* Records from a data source
- - -

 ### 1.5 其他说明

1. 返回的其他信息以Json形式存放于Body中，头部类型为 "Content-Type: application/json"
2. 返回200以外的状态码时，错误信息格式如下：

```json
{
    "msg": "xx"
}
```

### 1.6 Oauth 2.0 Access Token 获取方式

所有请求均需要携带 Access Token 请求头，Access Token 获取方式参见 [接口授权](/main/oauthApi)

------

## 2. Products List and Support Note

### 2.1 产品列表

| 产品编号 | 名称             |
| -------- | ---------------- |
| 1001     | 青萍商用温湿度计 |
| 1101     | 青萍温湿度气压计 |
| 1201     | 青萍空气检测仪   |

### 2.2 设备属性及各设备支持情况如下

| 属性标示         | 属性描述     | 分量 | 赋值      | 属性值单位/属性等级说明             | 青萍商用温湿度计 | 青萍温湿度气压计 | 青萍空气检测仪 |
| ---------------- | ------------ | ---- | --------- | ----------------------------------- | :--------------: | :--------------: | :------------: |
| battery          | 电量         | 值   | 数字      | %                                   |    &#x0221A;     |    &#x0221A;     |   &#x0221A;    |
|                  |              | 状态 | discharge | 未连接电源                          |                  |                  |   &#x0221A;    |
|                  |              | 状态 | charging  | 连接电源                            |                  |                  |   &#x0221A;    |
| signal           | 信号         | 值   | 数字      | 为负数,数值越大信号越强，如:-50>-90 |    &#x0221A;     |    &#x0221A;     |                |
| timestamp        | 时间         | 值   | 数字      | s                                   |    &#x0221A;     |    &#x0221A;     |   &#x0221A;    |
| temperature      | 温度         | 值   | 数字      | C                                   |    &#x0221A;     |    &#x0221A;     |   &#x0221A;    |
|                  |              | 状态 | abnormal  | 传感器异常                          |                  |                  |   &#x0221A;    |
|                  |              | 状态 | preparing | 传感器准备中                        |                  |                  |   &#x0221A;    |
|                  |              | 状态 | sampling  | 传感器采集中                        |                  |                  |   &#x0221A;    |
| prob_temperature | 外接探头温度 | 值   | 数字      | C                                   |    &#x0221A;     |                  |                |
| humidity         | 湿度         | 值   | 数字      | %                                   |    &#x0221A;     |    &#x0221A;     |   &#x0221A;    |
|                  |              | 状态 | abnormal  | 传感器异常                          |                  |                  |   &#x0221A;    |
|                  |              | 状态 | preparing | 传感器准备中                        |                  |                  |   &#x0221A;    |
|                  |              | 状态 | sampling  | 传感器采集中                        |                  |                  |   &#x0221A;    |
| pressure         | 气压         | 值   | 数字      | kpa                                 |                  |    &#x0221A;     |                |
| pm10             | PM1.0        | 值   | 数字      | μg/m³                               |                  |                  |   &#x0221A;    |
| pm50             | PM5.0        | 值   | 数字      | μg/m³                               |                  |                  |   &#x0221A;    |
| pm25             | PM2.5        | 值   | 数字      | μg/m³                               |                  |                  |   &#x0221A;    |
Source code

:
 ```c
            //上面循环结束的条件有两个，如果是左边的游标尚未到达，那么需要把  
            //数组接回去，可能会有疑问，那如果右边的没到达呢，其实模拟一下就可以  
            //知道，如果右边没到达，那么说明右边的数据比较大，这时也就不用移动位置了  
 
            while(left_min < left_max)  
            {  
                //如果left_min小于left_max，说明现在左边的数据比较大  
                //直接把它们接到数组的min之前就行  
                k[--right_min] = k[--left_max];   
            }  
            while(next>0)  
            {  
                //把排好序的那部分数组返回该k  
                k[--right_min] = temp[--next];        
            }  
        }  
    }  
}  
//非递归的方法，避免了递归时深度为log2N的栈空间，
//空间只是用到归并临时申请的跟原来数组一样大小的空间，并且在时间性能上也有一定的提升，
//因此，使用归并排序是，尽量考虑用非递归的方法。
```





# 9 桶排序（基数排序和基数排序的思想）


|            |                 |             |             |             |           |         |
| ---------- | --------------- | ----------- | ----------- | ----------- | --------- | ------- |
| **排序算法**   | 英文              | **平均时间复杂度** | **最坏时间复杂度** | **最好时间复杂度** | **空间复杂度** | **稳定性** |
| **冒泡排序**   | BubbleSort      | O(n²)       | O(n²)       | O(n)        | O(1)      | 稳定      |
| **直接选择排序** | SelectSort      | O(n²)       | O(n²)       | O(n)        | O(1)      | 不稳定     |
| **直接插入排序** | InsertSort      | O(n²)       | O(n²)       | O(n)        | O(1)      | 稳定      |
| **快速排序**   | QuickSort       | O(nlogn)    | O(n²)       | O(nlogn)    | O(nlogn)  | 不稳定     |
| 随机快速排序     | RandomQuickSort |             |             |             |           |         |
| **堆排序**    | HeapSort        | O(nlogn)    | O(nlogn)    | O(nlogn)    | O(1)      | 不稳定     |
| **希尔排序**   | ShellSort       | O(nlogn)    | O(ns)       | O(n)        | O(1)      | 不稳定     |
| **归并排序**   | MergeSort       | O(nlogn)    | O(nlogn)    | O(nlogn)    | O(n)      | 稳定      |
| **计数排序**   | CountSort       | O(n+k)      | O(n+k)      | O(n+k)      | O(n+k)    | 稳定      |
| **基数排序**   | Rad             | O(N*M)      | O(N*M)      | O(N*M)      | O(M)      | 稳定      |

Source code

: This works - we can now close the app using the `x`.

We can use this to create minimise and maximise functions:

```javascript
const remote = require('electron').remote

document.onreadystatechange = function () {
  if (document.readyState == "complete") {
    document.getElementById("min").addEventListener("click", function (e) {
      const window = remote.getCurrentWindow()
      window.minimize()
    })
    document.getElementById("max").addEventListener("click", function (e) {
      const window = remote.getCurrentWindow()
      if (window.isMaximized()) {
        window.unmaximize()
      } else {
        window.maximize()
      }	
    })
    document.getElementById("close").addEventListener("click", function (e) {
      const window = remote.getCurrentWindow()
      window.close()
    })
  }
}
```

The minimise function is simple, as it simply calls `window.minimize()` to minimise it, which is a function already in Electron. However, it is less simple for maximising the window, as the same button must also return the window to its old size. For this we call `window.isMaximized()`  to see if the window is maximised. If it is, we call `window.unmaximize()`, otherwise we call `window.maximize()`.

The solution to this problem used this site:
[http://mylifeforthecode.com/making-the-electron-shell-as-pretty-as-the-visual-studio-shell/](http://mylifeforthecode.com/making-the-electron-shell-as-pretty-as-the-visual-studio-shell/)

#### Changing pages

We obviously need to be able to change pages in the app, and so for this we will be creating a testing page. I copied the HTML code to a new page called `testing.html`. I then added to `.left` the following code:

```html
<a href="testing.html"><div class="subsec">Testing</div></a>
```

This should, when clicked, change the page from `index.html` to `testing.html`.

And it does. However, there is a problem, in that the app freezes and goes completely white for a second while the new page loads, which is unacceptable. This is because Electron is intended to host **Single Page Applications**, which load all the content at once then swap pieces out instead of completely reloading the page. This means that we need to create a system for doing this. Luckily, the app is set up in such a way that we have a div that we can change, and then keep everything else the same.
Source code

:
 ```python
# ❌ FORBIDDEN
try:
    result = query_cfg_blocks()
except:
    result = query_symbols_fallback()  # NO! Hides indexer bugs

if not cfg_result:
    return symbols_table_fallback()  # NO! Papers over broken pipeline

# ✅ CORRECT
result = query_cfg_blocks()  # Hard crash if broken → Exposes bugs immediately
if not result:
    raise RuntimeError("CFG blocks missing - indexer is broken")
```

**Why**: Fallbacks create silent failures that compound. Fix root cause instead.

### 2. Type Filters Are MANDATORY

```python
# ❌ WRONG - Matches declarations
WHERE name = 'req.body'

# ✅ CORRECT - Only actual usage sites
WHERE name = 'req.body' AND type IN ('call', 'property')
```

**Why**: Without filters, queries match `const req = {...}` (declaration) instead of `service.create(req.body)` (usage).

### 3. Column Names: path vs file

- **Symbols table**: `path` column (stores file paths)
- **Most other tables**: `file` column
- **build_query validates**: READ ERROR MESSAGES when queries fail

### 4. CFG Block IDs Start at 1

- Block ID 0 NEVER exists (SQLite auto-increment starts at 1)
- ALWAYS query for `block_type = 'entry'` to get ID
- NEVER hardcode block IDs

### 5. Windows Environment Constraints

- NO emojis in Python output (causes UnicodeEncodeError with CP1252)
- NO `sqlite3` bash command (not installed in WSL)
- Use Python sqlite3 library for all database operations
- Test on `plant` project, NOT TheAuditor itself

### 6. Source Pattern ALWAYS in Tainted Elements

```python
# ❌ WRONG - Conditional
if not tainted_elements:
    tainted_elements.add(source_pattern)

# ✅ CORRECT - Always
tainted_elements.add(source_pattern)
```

- - -

* What you will do
Tell how many lines in the data contain the word "document", answering with that number and no other text.

* Task response
5